6. However, this Court finds the sedan is a commercial motor vehicle under the no-fault statute. That Florida Statutes §627.732(3)(a) and §627.732(3)(b) must be read in conjunction with one another. That in reading the provisions, it is clear to this Court that a commercial motor vehicle is any vehicle that is not a private passenger motor vehicle. That the shape and size of the vehicle are not the determining factors, but the useage of the vehicle may be the determining factor. Therefore, in reading the statutory provisions together, and in a reasonable and logical manner, this Court finds that the statute defining ‘commercial vehicle‘ is based upon the useage of the vehicle. That a sedan is not precluded from being a commercial motor vehicle, but may be a commercial motor vehicle if the primary useage is for occupational, commercial, professional or business purposes. That it is not reasonable or logical to find a vehicle used for commercial and business purposes is to be deemed a private passenger motor vehicle for this one purpose.
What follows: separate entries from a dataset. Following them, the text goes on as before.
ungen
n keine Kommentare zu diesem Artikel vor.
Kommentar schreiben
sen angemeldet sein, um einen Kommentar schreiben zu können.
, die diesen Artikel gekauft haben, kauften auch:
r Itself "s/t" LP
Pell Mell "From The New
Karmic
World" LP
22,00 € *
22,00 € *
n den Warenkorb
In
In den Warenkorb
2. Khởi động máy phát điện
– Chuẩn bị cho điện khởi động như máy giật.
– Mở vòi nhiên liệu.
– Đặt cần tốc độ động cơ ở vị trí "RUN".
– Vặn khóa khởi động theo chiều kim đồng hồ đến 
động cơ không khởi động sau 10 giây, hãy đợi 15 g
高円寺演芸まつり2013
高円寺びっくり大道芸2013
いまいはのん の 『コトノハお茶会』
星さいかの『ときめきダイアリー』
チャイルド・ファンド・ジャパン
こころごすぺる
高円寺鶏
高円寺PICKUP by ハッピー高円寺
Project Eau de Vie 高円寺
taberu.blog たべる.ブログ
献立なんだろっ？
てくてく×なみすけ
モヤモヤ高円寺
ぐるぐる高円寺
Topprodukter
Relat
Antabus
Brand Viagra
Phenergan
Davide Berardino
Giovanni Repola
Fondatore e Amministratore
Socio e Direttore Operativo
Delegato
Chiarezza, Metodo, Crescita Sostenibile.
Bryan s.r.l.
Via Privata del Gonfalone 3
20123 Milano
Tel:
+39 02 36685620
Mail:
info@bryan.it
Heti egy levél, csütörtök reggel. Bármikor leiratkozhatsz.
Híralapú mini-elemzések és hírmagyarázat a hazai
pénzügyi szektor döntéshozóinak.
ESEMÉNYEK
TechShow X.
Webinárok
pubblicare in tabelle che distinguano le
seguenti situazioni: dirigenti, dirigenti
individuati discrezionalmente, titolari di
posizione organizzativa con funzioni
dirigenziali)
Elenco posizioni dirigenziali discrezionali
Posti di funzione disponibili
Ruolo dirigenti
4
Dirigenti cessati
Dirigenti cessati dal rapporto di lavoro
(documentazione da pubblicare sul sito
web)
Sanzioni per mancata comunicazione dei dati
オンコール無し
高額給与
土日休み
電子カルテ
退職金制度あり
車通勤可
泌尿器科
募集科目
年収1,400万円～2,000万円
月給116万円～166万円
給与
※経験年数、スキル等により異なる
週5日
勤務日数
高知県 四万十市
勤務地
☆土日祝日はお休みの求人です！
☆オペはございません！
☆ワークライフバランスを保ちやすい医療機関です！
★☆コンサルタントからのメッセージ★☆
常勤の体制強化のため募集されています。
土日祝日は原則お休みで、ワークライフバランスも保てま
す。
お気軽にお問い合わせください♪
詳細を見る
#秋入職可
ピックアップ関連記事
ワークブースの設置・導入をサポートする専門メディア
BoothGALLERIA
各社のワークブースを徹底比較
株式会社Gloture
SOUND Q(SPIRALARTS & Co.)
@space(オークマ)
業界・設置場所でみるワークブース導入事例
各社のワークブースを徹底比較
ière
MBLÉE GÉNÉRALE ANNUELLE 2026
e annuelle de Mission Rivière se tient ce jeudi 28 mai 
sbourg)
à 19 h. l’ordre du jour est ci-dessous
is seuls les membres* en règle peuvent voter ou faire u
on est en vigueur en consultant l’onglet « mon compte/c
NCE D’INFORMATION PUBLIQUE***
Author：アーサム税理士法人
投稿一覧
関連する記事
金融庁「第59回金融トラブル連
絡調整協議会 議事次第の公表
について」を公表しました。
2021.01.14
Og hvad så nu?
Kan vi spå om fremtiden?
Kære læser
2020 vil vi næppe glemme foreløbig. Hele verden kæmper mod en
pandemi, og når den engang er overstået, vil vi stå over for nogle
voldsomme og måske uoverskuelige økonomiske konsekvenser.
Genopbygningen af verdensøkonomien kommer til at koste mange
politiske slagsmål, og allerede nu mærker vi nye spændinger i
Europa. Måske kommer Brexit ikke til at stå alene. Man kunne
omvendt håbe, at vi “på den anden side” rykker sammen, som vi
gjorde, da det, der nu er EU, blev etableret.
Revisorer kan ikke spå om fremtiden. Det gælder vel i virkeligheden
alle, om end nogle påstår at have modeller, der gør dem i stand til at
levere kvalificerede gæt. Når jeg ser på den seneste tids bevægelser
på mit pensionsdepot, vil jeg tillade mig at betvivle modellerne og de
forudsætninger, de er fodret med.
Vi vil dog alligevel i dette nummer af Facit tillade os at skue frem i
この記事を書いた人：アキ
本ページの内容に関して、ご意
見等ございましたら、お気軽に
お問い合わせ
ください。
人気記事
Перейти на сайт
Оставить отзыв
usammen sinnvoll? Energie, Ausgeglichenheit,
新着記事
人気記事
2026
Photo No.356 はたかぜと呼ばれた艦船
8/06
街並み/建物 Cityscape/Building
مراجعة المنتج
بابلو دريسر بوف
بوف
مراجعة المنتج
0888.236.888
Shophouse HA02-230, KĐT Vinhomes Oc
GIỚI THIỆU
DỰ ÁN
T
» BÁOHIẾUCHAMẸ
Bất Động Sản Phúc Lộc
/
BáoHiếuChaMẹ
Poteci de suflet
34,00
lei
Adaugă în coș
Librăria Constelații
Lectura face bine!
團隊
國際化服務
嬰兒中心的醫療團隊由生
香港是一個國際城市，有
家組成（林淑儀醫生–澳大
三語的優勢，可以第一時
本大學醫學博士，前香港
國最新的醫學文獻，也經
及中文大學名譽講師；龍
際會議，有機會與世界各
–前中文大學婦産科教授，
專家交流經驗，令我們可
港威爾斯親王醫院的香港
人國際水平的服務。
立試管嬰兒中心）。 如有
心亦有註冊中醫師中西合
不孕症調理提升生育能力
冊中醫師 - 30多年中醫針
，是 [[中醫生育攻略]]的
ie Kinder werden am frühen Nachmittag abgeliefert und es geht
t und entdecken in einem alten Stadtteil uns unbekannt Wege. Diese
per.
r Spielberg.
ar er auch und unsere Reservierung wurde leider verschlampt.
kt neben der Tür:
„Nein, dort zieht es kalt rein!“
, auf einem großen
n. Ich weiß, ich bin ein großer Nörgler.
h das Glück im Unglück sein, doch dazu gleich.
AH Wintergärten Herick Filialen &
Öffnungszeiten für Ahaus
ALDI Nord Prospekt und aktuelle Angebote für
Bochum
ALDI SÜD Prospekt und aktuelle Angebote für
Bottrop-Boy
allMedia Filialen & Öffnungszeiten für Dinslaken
7. Based on the above, this Court finds that the sedan at issue is a commercial motor vehicle resulting in Plaintiff, STATE FARM, being entitled to a commercial right of reimbursement pursuant to Florida Statute §627.7405. Defendants’ Motion for Summary Judgment shall be denied. Based upon the parties’ agreement that there are no remaining issues to be adjudicated by this Court pertaining to the underlying cause of action, final judgment is appropriate.

8. Plaintiff, STATE FARM’s Motion for Summary Judgment shall be granted. STATE FARM shall be entitled to reimbursement of benefits of $10,000 as well as pre-judgment and post-judgment interest that shall accrue at a rate of 4.75 percent per annum, for which sum let execution issue.

11. Defendants shall take nothing from this cause of action and shall go hence without a day.

12. This Court reserves jurisdiction to address entitlement and reasonableness as to Plaintiff’s attorneys’ fees and costs as well as Plaintiff’s entitlement to sanctions.